** Input records follows **

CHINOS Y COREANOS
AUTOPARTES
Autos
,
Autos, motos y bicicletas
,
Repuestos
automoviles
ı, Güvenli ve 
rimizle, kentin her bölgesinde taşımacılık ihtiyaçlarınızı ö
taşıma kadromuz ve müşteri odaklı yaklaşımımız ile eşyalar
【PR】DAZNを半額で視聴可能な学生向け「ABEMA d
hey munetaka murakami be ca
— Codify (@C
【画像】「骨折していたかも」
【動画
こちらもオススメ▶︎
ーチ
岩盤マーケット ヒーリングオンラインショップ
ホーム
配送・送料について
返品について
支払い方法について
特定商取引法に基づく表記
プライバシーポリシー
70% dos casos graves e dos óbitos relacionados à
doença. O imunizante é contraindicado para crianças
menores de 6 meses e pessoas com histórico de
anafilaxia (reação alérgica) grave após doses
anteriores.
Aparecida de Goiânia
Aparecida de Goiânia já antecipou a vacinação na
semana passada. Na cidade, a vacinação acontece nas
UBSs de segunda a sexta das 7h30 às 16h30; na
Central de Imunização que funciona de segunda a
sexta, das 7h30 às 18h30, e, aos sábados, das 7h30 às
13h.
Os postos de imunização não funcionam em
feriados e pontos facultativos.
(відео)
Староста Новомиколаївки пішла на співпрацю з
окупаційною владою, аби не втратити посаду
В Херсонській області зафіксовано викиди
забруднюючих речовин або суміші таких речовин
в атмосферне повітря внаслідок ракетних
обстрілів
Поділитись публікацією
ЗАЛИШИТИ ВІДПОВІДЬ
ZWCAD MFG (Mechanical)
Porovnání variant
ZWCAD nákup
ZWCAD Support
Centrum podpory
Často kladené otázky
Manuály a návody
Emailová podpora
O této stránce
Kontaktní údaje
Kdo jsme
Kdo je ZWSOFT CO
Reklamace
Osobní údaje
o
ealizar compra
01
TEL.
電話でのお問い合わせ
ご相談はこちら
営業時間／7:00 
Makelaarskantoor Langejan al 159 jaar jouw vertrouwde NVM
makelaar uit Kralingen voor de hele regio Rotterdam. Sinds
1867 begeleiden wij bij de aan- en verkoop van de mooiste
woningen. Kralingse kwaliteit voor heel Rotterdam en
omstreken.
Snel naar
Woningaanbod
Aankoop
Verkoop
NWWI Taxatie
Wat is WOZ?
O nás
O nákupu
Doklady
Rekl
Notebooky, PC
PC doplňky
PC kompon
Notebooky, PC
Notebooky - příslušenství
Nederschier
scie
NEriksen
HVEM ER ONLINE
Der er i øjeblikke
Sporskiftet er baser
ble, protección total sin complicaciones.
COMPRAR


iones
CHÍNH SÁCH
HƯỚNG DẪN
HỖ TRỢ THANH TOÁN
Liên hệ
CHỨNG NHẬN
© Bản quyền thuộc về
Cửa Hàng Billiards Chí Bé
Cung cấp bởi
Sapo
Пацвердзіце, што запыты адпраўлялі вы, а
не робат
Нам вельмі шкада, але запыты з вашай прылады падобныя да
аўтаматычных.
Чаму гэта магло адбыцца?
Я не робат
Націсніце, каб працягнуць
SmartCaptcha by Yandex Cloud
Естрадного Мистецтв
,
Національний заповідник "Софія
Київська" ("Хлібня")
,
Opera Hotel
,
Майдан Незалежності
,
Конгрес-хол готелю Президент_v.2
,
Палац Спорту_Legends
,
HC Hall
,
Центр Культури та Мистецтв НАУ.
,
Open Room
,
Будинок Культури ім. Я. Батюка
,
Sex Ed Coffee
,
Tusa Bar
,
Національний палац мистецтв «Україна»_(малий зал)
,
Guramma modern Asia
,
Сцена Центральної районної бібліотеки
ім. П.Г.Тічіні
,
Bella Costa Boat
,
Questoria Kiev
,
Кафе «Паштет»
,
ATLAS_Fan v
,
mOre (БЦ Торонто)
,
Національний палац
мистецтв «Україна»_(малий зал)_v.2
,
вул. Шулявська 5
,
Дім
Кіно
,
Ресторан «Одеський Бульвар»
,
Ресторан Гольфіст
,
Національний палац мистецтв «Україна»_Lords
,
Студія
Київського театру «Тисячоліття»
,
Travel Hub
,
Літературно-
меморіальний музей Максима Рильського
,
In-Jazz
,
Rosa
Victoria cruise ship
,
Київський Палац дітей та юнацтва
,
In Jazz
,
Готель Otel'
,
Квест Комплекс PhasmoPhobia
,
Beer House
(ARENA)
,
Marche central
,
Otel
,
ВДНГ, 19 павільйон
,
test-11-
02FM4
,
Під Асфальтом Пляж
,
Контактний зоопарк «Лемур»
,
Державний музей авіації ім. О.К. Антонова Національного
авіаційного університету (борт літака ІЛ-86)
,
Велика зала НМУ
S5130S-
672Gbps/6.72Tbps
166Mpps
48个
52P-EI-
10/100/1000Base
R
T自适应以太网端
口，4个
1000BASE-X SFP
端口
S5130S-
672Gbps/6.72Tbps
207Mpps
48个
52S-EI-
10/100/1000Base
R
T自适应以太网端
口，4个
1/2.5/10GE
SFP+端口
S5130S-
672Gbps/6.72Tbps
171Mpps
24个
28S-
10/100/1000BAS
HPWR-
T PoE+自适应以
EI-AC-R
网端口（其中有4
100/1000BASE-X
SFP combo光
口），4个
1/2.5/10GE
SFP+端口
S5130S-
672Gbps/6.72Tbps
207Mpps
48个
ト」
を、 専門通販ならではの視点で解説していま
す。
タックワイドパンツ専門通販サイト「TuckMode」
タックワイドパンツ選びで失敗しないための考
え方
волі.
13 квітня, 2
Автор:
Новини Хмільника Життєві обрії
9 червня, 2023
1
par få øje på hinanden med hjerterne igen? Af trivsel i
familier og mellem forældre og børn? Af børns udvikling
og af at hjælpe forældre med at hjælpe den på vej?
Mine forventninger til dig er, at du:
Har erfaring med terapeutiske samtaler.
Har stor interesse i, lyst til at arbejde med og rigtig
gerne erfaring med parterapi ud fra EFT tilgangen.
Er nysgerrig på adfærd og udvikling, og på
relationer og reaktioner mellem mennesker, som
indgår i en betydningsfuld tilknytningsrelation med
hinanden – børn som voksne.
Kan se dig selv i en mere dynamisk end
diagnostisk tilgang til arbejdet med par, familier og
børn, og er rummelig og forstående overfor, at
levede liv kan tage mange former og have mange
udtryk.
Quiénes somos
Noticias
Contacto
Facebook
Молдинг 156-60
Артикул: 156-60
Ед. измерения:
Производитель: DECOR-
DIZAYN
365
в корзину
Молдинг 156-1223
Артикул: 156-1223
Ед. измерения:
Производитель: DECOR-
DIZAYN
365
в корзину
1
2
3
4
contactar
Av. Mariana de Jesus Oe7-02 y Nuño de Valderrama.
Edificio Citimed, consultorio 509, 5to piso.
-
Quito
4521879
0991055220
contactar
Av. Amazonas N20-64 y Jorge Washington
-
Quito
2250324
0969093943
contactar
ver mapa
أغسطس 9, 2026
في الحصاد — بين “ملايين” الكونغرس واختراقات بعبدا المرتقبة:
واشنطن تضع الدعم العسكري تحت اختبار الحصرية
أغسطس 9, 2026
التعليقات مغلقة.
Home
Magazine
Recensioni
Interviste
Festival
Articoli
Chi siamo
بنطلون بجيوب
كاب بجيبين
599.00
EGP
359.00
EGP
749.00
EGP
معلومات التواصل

** End of Input records **

### What needs to be done:
Set the data down again in full. Keep it exact.

### The answer:
CHINOS Y COREANOS
AUTOPARTES
Autos
,
Autos, motos y bicicletas
,
Repuestos
automoviles
ı, Güvenli ve 
rimizle, kentin her bölgesinde taşımacılık ihtiyaçlarınızı ö
taşıma kadromuz ve müşteri odaklı yaklaşımımız ile eşyalar
【PR】DAZNを半額で視聴可能な学生向け「ABEMA d
hey munetaka murakami be ca
— Codify (@C
【画像】「骨折していたかも」
【動画
こちらもオススメ▶︎
ーチ
岩盤マーケット ヒーリングオンラインショップ
ホーム
配送・送料について
返品について
支払い方法について
特定商取引法に基づく表記
プライバシーポリシー
70% dos casos graves e dos óbitos relacionados à
doença. O imunizante é contraindicado para crianças
menores de 6 meses e pessoas com histórico de
anafilaxia (reação alérgica) grave após doses
anteriores.
Aparecida de Goiânia
Aparecida de Goiânia já antecipou a vacinação na
semana passada. Na cidade, a vacinação acontece nas
UBSs de segunda a sexta das 7h30 às 16h30; na
Central de Imunização que funciona de segunda a
sexta, das 7h30 às 18h30, e, aos sábados, das 7h30 às
13h.
Os postos de imunização não funcionam em
feriados e pontos facultativos.
(відео)
Староста Новомиколаївки пішла на співпрацю з
окупаційною владою, аби не втратити посаду
В Херсонській області зафіксовано викиди
забруднюючих речовин або суміші таких речовин
в атмосферне повітря внаслідок ракетних
обстрілів
Поділитись публікацією
ЗАЛИШИТИ ВІДПОВІДЬ
ZWCAD MFG (Mechanical)
Porovnání variant
ZWCAD nákup
ZWCAD Support
Centrum podpory
Často kladené otázky
Manuály a návody
Emailová podpora
O této stránce
Kontaktní údaje
Kdo jsme
Kdo je ZWSOFT CO
Reklamace
Osobní údaje
o
ealizar compra
01
TEL.
電話でのお問い合わせ
ご相談はこちら
営業時間／7:00 
Makelaarskantoor Langejan al 159 jaar jouw vertrouwde NVM
makelaar uit Kralingen voor de hele regio Rotterdam. Sinds
1867 begeleiden wij bij de aan- en verkoop van de mooiste
woningen. Kralingse kwaliteit voor heel Rotterdam en
omstreken.
Snel naar
Woningaanbod
Aankoop
Verkoop
NWWI Taxatie
Wat is WOZ?
O nás
O nákupu
Doklady
Rekl
Notebooky, PC
PC doplňky
PC kompon
Notebooky, PC
Notebooky - příslušenství
Nederschier
scie
NEriksen
HVEM ER ONLINE
Der er i øjeblikke
Sporskiftet er baser
ble, protección total sin complicaciones.
COMPRAR


iones
CHÍNH SÁCH
HƯỚNG DẪN
HỖ TRỢ THANH TOÁN
Liên hệ
CHỨNG NHẬN
© Bản quyền thuộc về
Cửa Hàng Billiards Chí Bé
Cung cấp bởi
Sapo
Пацвердзіце, што запыты адпраўлялі вы, а
не робат
Нам вельмі шкада, але запыты з вашай прылады падобныя да
аўтаматычных.
Чаму гэта магло адбыцца?
Я не робат
Націсніце, каб працягнуць
SmartCaptcha by Yandex Cloud
Естрадного Мистецтв
,
Національний заповідник "Софія
Київська" ("Хлібня")
,
Opera Hotel
,
Майдан Незалежності
,
Конгрес-хол готелю Президент_v.2
,
Палац Спорту_Legends
,
HC Hall
,
Центр Культури та Мистецтв НАУ.
,
Open Room
,
Будинок Культури ім. Я. Батюка
,
Sex Ed Coffee
,
Tusa Bar
,
Національний палац мистецтв «Україна»_(малий зал)
,
Guramma modern Asia
,
Сцена Центральної районної бібліотеки
ім. П.Г.Тічіні
,
Bella Costa Boat
,
Questoria Kiev
,
Кафе «Паштет»
,
ATLAS_Fan v
,
mOre (БЦ Торонто)
,
Національний палац
мистецтв «Україна»_(малий зал)_v.2
,
вул. Шулявська 5
,
Дім
Кіно
,
Ресторан «Одеський Бульвар»
,
Ресторан Гольфіст
,
Національний палац мистецтв «Україна»_Lords
,
Студія
Київського театру «Тисячоліття»
,
Travel Hub
,
Літературно-
меморіальний музей Максима Рильського
,
In-Jazz
,
Rosa
Victoria cruise ship
,
Київський Палац дітей та юнацтва
,
In Jazz
,
Готель Otel'
,
Квест Комплекс PhasmoPhobia
,
Beer House
(ARENA)
,
Marche central
,
Otel
,
ВДНГ, 19 павільйон
,
test-11-
02FM4
,
Під Асфальтом Пляж
,
Контактний зоопарк «Лемур»
,
Державний музей авіації ім. О.К. Антонова Національного
авіаційного університету (борт літака ІЛ-86)
,
Велика зала НМУ
S5130S-
672Gbps/6.72Tbps
166Mpps
48个
52P-EI-
10/100/1000Base
R
T自适应以太网端
口，4个
1000BASE-X SFP
端口
S5130S-
672Gbps/6.72Tbps
207Mpps
48个
52S-EI-
10/100/1000Base
R
T自适应以太网端
口，4个
1/2.5/10GE
SFP+端口
S5130S-
672Gbps/6.72Tbps
171Mpps
24个
28S-
10/100/1000BAS
HPWR-
T PoE+自适应以
EI-AC-R
网端口（其中有4
100/1000BASE-X
SFP combo光
口），4个
1/2.5/10GE
SFP+端口
S5130S-
672Gbps/6.72Tbps
207Mpps
48个
ト」
を、 専門通販ならではの視点で解説していま
す。
タックワイドパンツ専門通販サイト「TuckMode」
タックワイドパンツ選びで失敗しないための考
え方
волі.
13 квітня, 2
Автор:
Новини Хмільника Життєві обрії
9 червня, 2023
1
par få øje på hinanden med hjerterne igen? Af trivsel i
familier og mellem forældre og børn? Af børns udvikling
og af at hjælpe forældre med at hjælpe den på vej?
Mine forventninger til dig er, at du:
Har erfaring med terapeutiske samtaler.
Har stor interesse i, lyst til at arbejde med og rigtig
gerne erfaring med parterapi ud fra EFT tilgangen.
Er nysgerrig på adfærd og udvikling, og på
relationer og reaktioner mellem mennesker, som
indgår i en betydningsfuld tilknytningsrelation med
hinanden – børn som voksne.
Kan se dig selv i en mere dynamisk end
diagnostisk tilgang til arbejdet med par, familier og
børn, og er rummelig og forstående overfor, at
levede liv kan tage mange former og have mange
udtryk.
Quiénes somos
Noticias
Contacto
Facebook
Молдинг 156-60
Артикул: 156-60
Ед. измерения:
Производитель: DECOR-
DIZAYN
365
в корзину
Молдинг 156-1223
Артикул: 156-1223
Ед. измерения:
Производитель: DECOR-
DIZAYN
365
в корзину
1
2
3
4
contactar
Av. Mariana de Jesus Oe7-02 y Nuño de Valderrama.
Edificio Citimed, consultorio 509, 5to piso.
-
Quito
4521879
0991055220
contactar
Av. Amazonas N20-64 y Jorge Washington
-
Quito
2250324
0969093943
contactar
ver mapa
أغسطس 9, 2026
في الحصاد — بين “ملايين” الكونغرس واختراقات بعبدا المرتقبة:
واشنطن تضع الدعم العسكري تحت اختبار الحصرية
أغسطس 9, 2026
التعليقات مغلقة.
Home
Magazine
Recensioni
Interviste
Festival
Articoli
Chi siamo
بنطلون بجيوب
كاب بجيبين
599.00
EGP
359.00
EGP
749.00
EGP
معلومات التواصل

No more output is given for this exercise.